The fact the album has literally the worst press release ever written (“the band stay true to the fundamentals of music: sounds, instruments and bodies coming together just as they too drift away. To experience Pothamus is to open yourself to an immersive, out-of-body experience that transcends the ordinary and delves deep into the profound”) shouldn’t put you off: this sort of stuff is, after all, deeply silly at its core. But it’s a silliness I am wholeheartedly there for, a brutal, trance-like foray through distorted baselines, chanting reverb-soaked vocals and guitars with such an inhumane tone that they sound more like synthesizers. Indeed, Pothamus double-down on the pagan, ritualistic tendencies of their genre in a way many of their peers never fully commit to – resulting in an album that often eschews metal tropes in favor of consuming walls of distortion and otherworldly wails.
Myriad Sounds
by Claude Cooper
Michael Conboy
This just kind of dropped into my ever-expanding inbox, must have been a Bandcamp Friday delivery that first caught my attention, the “Claude Cooper DJ Sets Friendly Festival 10-05-2025” with profits from the sale of the cassette going to War Child.

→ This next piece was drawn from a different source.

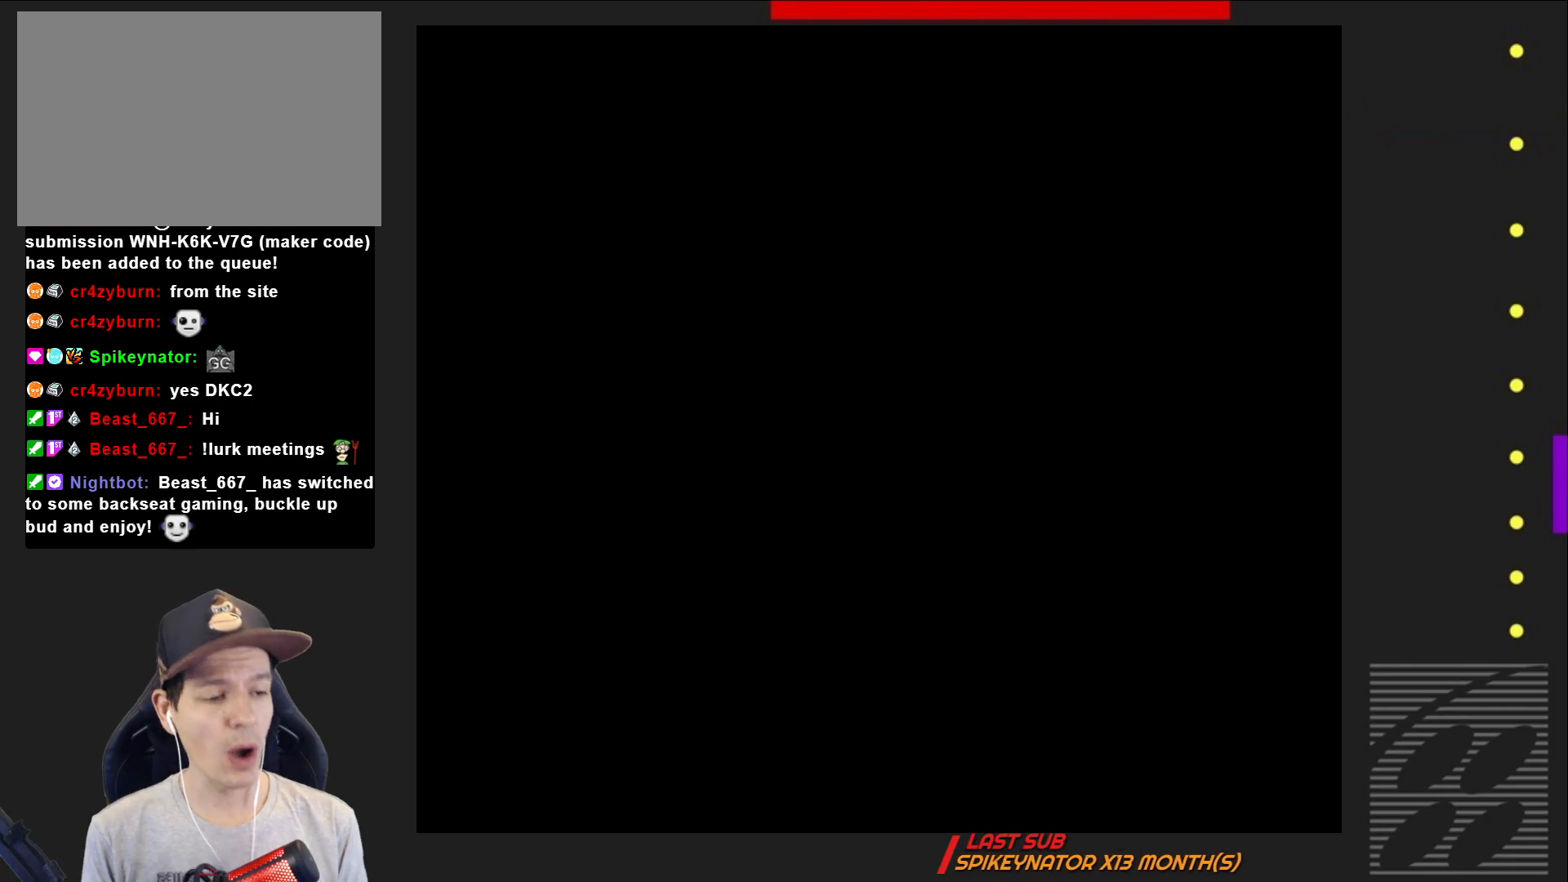
{"buttons": [], "events": [[67, "TRIANGLE", "up"]]}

I purchased the digital version without really reading the small print, the digital version is only a 59 second teaser, I better get back to Spec Savers (again)! Unfortunately, the full fat physical cassette version has now sold out. The teaser blew me away, love a bit of old school break beats and scratching in a mix.
I fell head first into a rabbit hole after just 59 seconds and went on to discover “Myriads Sounds” Claude’s debut album which followed his debut single “Tangerine Dreams” which sold over 800 copies on its 7-inch vinyl release, impressive to say the least.
We may as well jump right in with the debut single which is track 2 in the album running order, the track starts like a 1950’s jazz piece, then attacks you with an obscure break beat and a very funky sax, all a little off kilter with some “space” to flesh proceedings out.
There is a modern short form sonic jazz style weaving through much of this album, samples a plenty but nothing glaringly obvious. All the tracks are less than 4 minutes long all fresh, funky and exciting with “St Nicks House” providing a psych-reverb sound to further mix things up. “Stone Bridge” has a sexy bass riff, Gil Scott Heron style vocal with an Amen Break thrown in for that 80’s hip hop sound.
Put the headphones on, turn up, tune in and emerge yourself in some crazy modern electronic experimental funky jazz.
Secret Rites of the Kilim Mosh
by Kilim Mosh
Does this sound an awful lot like Ensemble Economique? Does it matter? Kilim Mosh serve up some thunderous doom-mongering electronics, a heady wash of industrial tinged beats and aggravated distortion. It’s moody, moody stuff, a melting-pot of bad dreams and kitten-punching aesthetics, as if The Body had grown up on electronica instead of suspect metal bands. It’s like a Justin Broderick remix album, but marginally less cheesy. It’s great.
There’s not a lot of deviance between tracks, but there really doesn’t need to be, Its the sort of thing designed to overwhelm you, to lock you into a deeply uncomfortable groove and watch you squirm. Teals of Mistrust is the standout track – a deeply tense 10 minutes of wavering harmonics and freeform oscillators, all held down by a clattering array of erratic hi-hats. It’s not a very nice album, conjuring a faintly noxious air, a blistering, sickening wooze. I’m sold.